A Colorado man was killed last month in a motorcycle accident when a woman, aged 98, driving a sedan pulled out in front of his 2007 Honda motorcycle. The fatal collision happened when the elderly driver pulled out of Goddard Ranch Court to head southbound on U.S. 285 and "into the path" of the northbound motorcycle, Reid said. A Colorado State Patrol investigation into the fatal accident is ongoing.

Not surprisingly, statistics show that older drivers are more likely than younger ones to be involved in multi-vehicle crashes, particularly at intersections. And in the next 20 years the number of elderly drivers (persons 70 & over) is predicted to triple in the United States.

As age increases, older drivers generally become more conservative on the road. Many mature drivers modify their driving habits (for instance to avoid busy highways or night-time driving) to match their declining capabilities.

Research on age-related driving concerns has shown that at around the age of 65 drivers face an increased risk of being involved in a vehicle crash. After the age of 75, the risk of driver fatality increases sharply, because older drivers are more vulnerable to both crash-related injury and death. Three behavioral factors in particular may contribute to these statistics: poor judgment in making left-hand turns; drifting within the traffic lane; and decreased ability to change behavior in response to an unexpected or rapidly changing situation.

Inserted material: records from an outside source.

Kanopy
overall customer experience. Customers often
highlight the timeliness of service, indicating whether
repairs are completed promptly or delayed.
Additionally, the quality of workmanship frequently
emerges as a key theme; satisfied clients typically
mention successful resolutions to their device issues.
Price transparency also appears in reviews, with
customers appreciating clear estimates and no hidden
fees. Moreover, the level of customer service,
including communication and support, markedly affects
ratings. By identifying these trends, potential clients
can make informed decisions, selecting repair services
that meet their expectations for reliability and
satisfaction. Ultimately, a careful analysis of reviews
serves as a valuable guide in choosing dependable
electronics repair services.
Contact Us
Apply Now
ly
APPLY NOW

Statistics provided by NHTSA show that in two-vehicle fatal crashes involving an older and a younger driver, it is 3.1 times as likely that the vehicle driven by the older person will be struck. In 27% of these two-vehicle fatal crashes the older driver was turning left. Drivers over 65, along with new teen-age drivers, have the highest accident rates per miles driven. Another NHTSA study found that on the basis of estimated annual travel, the fatality rate for drivers 85 and over is nine times as high as the rate for drivers 25 through 69 years old.

Recognizing the problem, California now requires retesting for anyone involved in a fatal crash or three or more crashes in one year, and requires drivers over 70 to retest if they are involved in two or more crashes in one year. Proposals in several other states to toughen licensing requirements for older drivers have been thwarted by senior-citizen lobbying groups (AARP & others), who say age-based measures are discriminatory. In Pennsylvania, physicians are required to report disabilities that may affect driving ability. Some physicians, however, are reluctant to jeopardize their relationship with a patient by making such a referral. Most other states do not require physicians to report psychomotor, visual, and cognitive deficiencies that may affect driving to licensing agencies.

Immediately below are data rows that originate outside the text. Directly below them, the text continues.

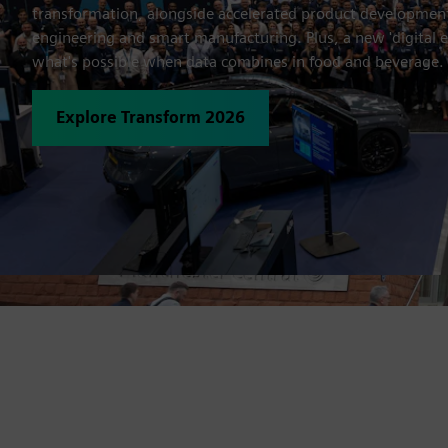
transformation, alongside accelerated product developme
engineering and smart manufacturing. Plus, a new 'digital 
what's possible when data combines in food and beverage.
Explore Transform 2026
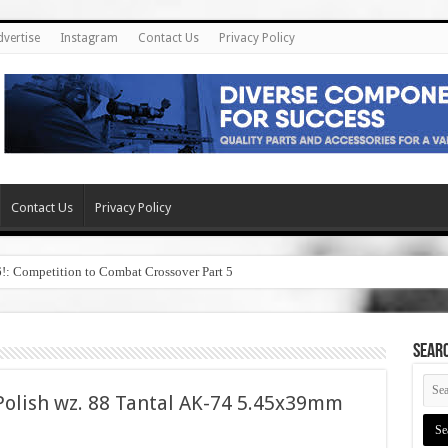
dvertise
Instagram
Contact Us
Privacy Policy
Contact Us
Privacy Policy
6!: Competition to Combat Crossover Part 5
SEAR
olish wz. 88 Tantal AK-74 5.45x39mm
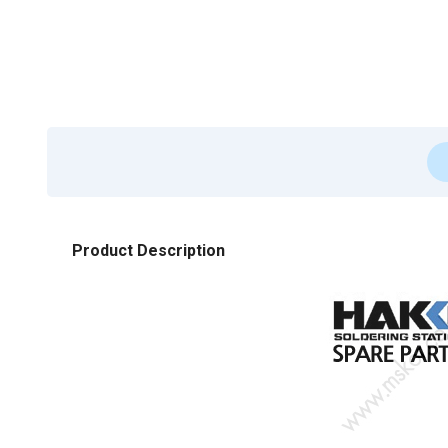
Product Description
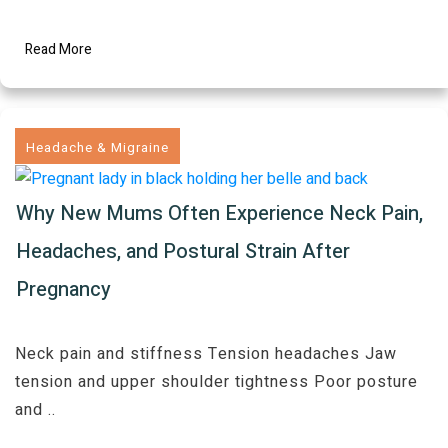
Read More
Headache & Migraine
Why New Mums Often Experience Neck Pain,
Headaches, and Postural Strain After
Pregnancy
Neck pain and stiffness Tension headaches Jaw
tension and upper shoulder tightness Poor posture
and
..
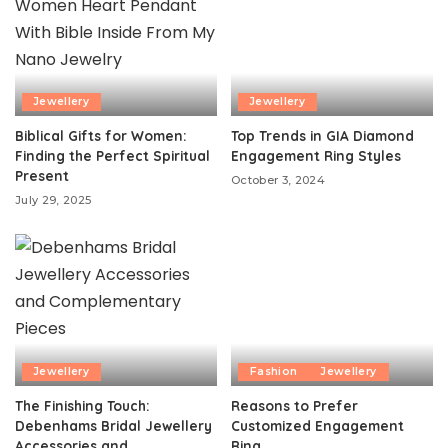
Jewellery
Jewellery
Biblical Gifts for Women:
Top Trends in GIA Diamond
Finding the Perfect Spiritual
Engagement Ring Styles
Present
October 3, 2024
July 29, 2025
Jewellery
Fashion
Jewellery
The Finishing Touch:
Reasons to Prefer
Debenhams Bridal Jewellery
Customized Engagement
Accessories and
Ring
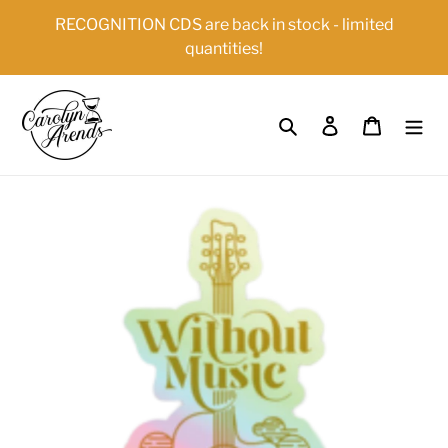
Skip
{{currency}}{{discount}} undefined
RECOGNITION CDS are back in stock - limited
to
quantities!
content
View Cart
Search
Log in
Cart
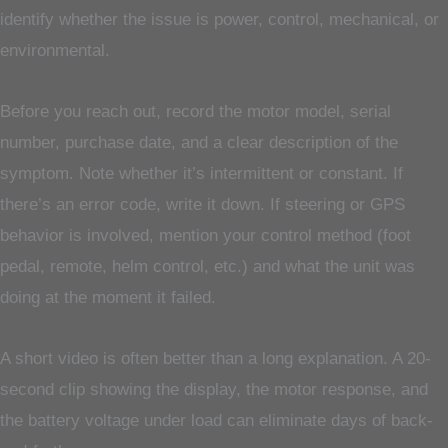
identify whether the issue is power, control, mechanical, or
environmental.
Before you reach out, record the motor model, serial
number, purchase date, and a clear description of the
symptom. Note whether it’s intermittent or constant. If
there’s an error code, write it down. If steering or GPS
behavior is involved, mention your control method (foot
pedal, remote, helm control, etc.) and what the unit was
doing at the moment it failed.
A short video is often better than a long explanation. A 20-
second clip showing the display, the motor response, and
the battery voltage under load can eliminate days of back-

AgeQuest, a specialty firm addressing the training needs of professionals in the field of aging, older adults, and family caregivers, suggests in its publication "Supporting the Mature Driver" that the decline of skills necessary for safe driving sometimes occurs suddenly or subtly. Signs may include a pattern of close calls, violations or collisions, increasing difficulty in noticing pedestrians, signs, objects, or other vehicles; an observable decline in physical abilities; or a rapid onset of fatigue from driving. More information on the publication and instructions on ordering a copy are available at www.drivers.com.

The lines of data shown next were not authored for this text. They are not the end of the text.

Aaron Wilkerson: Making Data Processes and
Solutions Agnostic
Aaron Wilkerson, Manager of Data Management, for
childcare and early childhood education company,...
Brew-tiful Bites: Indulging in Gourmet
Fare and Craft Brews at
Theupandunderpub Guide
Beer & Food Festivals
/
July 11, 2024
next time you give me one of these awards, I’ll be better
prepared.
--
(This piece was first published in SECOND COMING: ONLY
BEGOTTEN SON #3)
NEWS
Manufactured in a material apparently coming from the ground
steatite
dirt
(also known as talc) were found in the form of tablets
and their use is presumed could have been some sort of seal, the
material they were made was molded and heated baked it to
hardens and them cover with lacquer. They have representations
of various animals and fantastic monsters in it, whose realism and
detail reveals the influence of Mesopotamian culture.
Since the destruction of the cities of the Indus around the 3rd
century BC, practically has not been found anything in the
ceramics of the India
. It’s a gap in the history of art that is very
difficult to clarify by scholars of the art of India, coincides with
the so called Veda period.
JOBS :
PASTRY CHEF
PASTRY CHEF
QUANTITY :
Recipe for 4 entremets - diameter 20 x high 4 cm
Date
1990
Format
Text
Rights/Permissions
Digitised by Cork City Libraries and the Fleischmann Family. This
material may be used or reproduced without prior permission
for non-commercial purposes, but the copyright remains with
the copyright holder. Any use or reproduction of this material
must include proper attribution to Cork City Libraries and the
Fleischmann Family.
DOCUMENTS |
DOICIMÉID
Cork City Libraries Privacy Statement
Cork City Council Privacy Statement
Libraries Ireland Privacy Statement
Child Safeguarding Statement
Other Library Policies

Older drivers need to be aware that medications can significantly impair their driving by making them drowsy or distracted. Physicians and pharmacists should be consulted before starting new medications, to see if the drug can affect the ability to drive. Since side effects are often worse for the first few days of a new medication, people should avoid driving until they know exactly how a new drug affects them. If any medication causes sleepiness or disorientation, someone else should do the driving.